2. En premier lieu, aux termes de l'article 64 de la loi n° 84-53 du 26 janvier 1984 : " Le détachement est la position du fonctionnaire placé hors de son cadre d'emplois, emploi ou corps d'origine mais continuant à bénéficier, dans ce cadre d'emplois, emploi ou corps, de ses droits à l'avancement et à la retraite. / Il est prononcé sur la demande du fonctionnaire. / Le détachement est de courte ou de longue durée. (...) / Le fonctionnaire détaché est soumis aux règles régissant la fonction qu'il exerce par l'effet de son détachement ". Aux termes de l'article 2 du décret n° 86-88 du 13 janvier 1986 : " Le détachement d'un fonctionnaire ne peut avoir lieu que dans l'un des cas suivants : (...) / 5° Détachement auprès d'une entreprise privée assurant des missions d'intérêt général, notamment auprès d'une entreprise titulaire d'un traité de concession, d'affermage, de gérance ou de régie intéressée d'un service public d'une collectivité publique, sous réserve de l'approbation préalable, par la collectivité ou l'établissement dont relève l'agent, du projet de contrat et de ses avenants éventuels ". Aux termes de l'article 6 de ce décret, dans sa rédaction applicable jusqu'au 5 juillet 2008 : " Le détachement ne peut être accordé que lorsque la rémunération afférente à l'emploi de détachement n'excède pas la rémunération globale perçue dans l'emploi d'origine, majorée, le cas échéant, de 15 p. 100. (...) " et dans sa rédaction applicable du 5 juillet 2008 au 20 mai 2011, date de son abrogation par le décret n° 2011-541 du 20 mai 2011 : " Le détachement a lieu à indice égal ou, à défaut, à indice immédiatement supérieur lorsque le corps, le cadre d'emplois ou l'emploi d'accueil ouvre droit à pension de la Caisse nationale de retraites des agents des collectivités locales ou à pension du code des pensions civiles et militaires de retraite de l'Etat ".
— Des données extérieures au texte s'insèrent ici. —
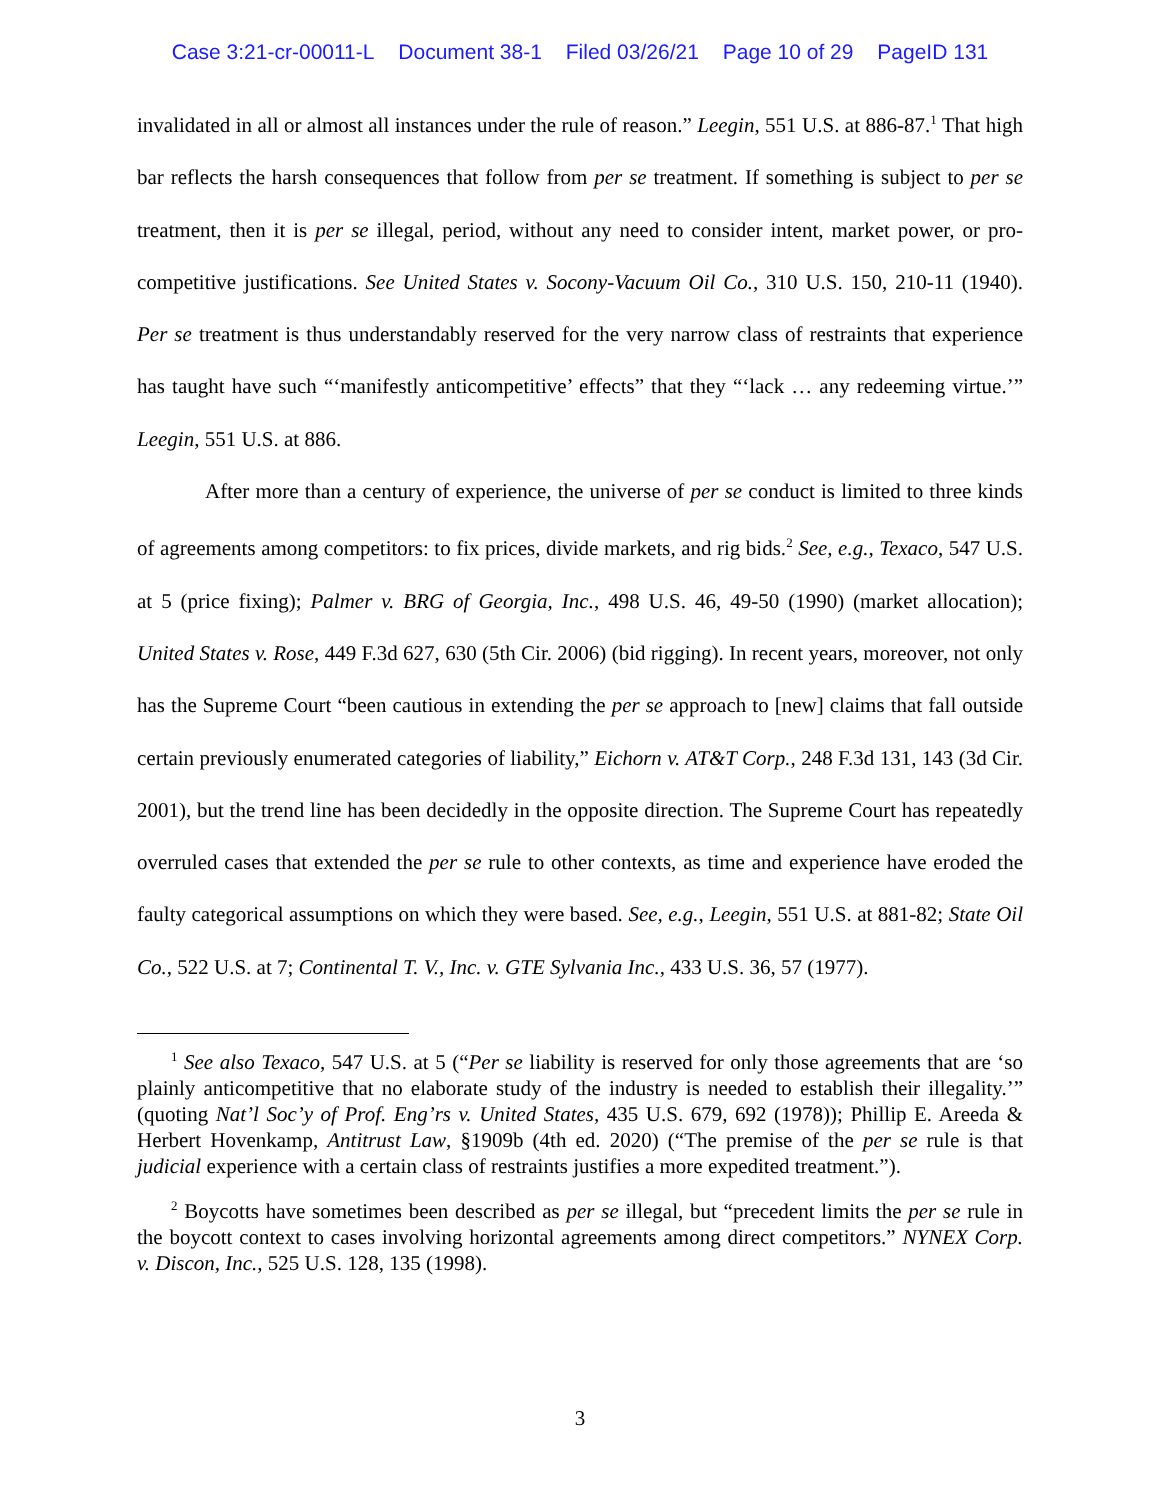Case 3:21-cr-00011-L Document 38-1 Filed 03/26/21 Page 10 of 29 PageID 131
invalidated in all or almost all instances under the rule of reason.” Leegin, 551 U.S. at 886-87.<sup>1</sup> That high bar reflects the harsh consequences that follow from per se treatment. If something is subject to per se treatment, then it is per se illegal, period, without any need to consider intent, market power, or pro-competitive justifications. See United States v. Socony-Vacuum Oil Co., 310 U.S. 150, 210-11 (1940). Per se treatment is thus understandably reserved for the very narrow class of restraints that experience has taught have such “‘manifestly anticompetitive’ effects” that they “‘lack … any redeeming virtue.’” Leegin, 551 U.S. at 886.
After more than a century of experience, the universe of per se conduct is limited to three kinds of agreements among competitors: to fix prices, divide markets, and rig bids.<sup>2</sup> See, e.g., Texaco, 547 U.S. at 5 (price fixing); Palmer v. BRG of Georgia, Inc., 498 U.S. 46, 49-50 (1990) (market allocation); United States v. Rose, 449 F.3d 627, 630 (5th Cir. 2006) (bid rigging). In recent years, moreover, not only has the Supreme Court “been cautious in extending the per se approach to [new] claims that fall outside certain previously enumerated categories of liability,” Eichorn v. AT&T Corp., 248 F.3d 131, 143 (3d Cir. 2001), but the trend line has been decidedly in the opposite direction. The Supreme Court has repeatedly overruled cases that extended the per se rule to other contexts, as time and experience have eroded the faulty categorical assumptions on which they were based. See, e.g., Leegin, 551 U.S. at 881-82; State Oil Co., 522 U.S. at 7; Continental T. V., Inc. v. GTE Sylvania Inc., 433 U.S. 36, 57 (1977).
<sup>1</sup> See also Texaco, 547 U.S. at 5 (“Per se liability is reserved for only those agreements that are ‘so plainly anticompetitive that no elaborate study of the industry is needed to establish their illegality.’” (quoting Nat’l Soc’y of Prof. Eng’rs v. United States, 435 U.S. 679, 692 (1978)); Phillip E. Areeda & Herbert Hovenkamp, Antitrust Law, §1909b (4th ed. 2020) (“The premise of the per se rule is that judicial experience with a certain class of restraints justifies a more expedited treatment.”).
<sup>2</sup> Boycotts have sometimes been described as per se illegal, but “precedent limits the per se rule in the boycott context to cases involving horizontal agreements among direct competitors.” NYNEX Corp. v. Discon, Inc., 525 U.S. 128, 135 (1998).
3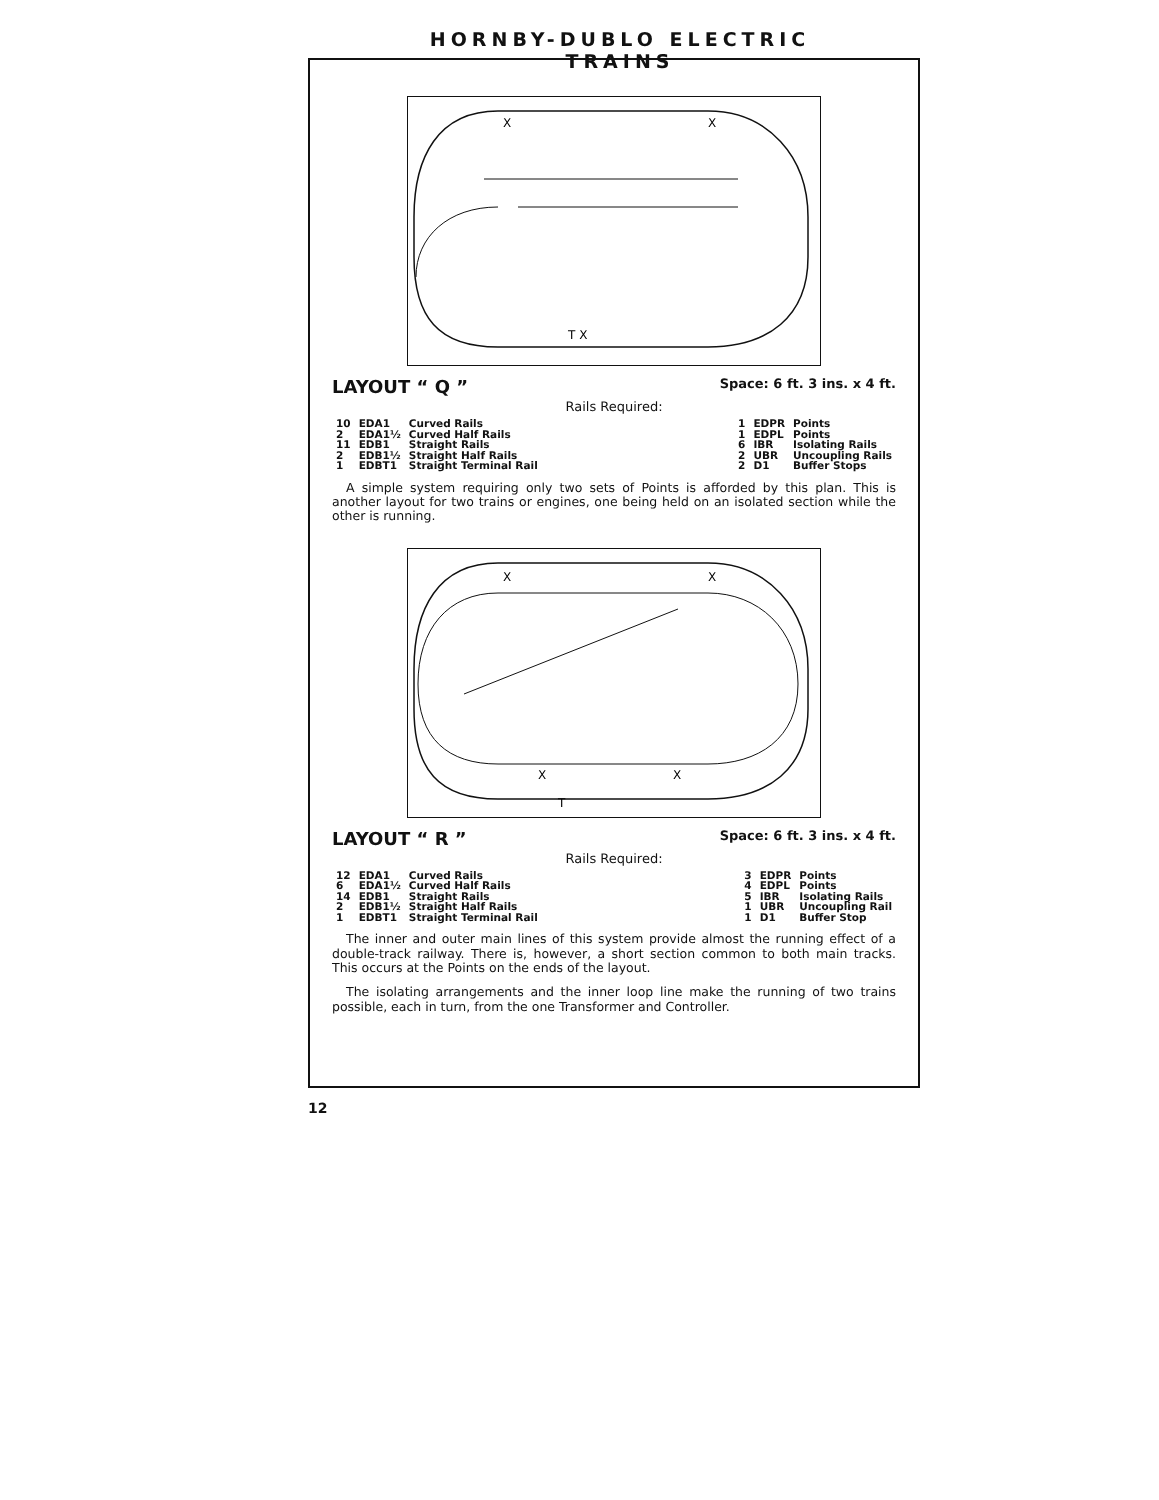HORNBY-DUBLO ELECTRIC TRAINS
X
X
T X
LAYOUT “ Q ”
Space: 6 ft. 3 ins. x 4 ft.
Rails Required:
| 10 | EDA1 | Curved Rails |
| 2 | EDA1½ | Curved Half Rails |
| 11 | EDB1 | Straight Rails |
| 2 | EDB1½ | Straight Half Rails |
| 1 | EDBT1 | Straight Terminal Rail |
| 1 | EDPR | Points |
| 1 | EDPL | Points |
| 6 | IBR | Isolating Rails |
| 2 | UBR | Uncoupling Rails |
| 2 | D1 | Buffer Stops |
A simple system requiring only two sets of Points is afforded by this plan. This is another layout for two trains or engines, one being held on an isolated section while the other is running.
X
X
X
X
T
LAYOUT “ R ”
Space: 6 ft. 3 ins. x 4 ft.
Rails Required:
| 12 | EDA1 | Curved Rails |
| 6 | EDA1½ | Curved Half Rails |
| 14 | EDB1 | Straight Rails |
| 2 | EDB1½ | Straight Half Rails |
| 1 | EDBT1 | Straight Terminal Rail |
| 3 | EDPR | Points |
| 4 | EDPL | Points |
| 5 | IBR | Isolating Rails |
| 1 | UBR | Uncoupling Rail |
| 1 | D1 | Buffer Stop |
The inner and outer main lines of this system provide almost the running effect of a double-track railway. There is, however, a short section common to both main tracks. This occurs at the Points on the ends of the layout.
The isolating arrangements and the inner loop line make the running of two trains possible, each in turn, from the one Transformer and Controller.
12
3. Contrairement à ce que soutient M. A..., ces dispositions n'ont ni pour objet ni pour effet d'ouvrir aux fonctionnaires concernés le droit de voir la rémunération globale qu'ils percevaient dans leur corps d'origine majorée forfaitairement de 15 % mais instituent seulement un plafonnement de la rémunération de l'emploi d'accueil au-delà duquel le détachement ne peut pas être prononcé.
4. En deuxième lieu, l'article 14 du contrat d'exploitation conclu entre le syndicat intercommunal de Thaon-Chavegnot-Igney-Girmont et la société Lyonnaise des Eaux stipule que : " Le titulaire s'engage à reprendre la personne affectée au service de la ville de Thaon-les-Vosges pour l'exploitation de l'ancienne station, à la veille de l'entrée en vigueur du présent contrat. Cet agent sera placé par la ville de Thaon-les-Vosges en position de détachement dans la société du titulaire pour la durée du contrat. Le titulaire assurera à l'agent ainsi détaché une situation en matière de traitements et d'indemnités, au moins équivalente à celle qu'il détient actuellement, avec les mêmes perspectives de carrière, notamment en ce qui concerne l'incidence des avancements dont les intéressés bénéficieront en qualité d'agents détachés, dans leur corps d'origine. Le salaire net annuel sans charge est de 20 557 euros auquel s'ajoute une prime de 5 % liée à l'obtention des objectifs fixés en début d'année. Une convention est établie entre la ville de Thaon-les-Vosges et le titulaire sur la base de la proposition de convention fournie dans l'offre ".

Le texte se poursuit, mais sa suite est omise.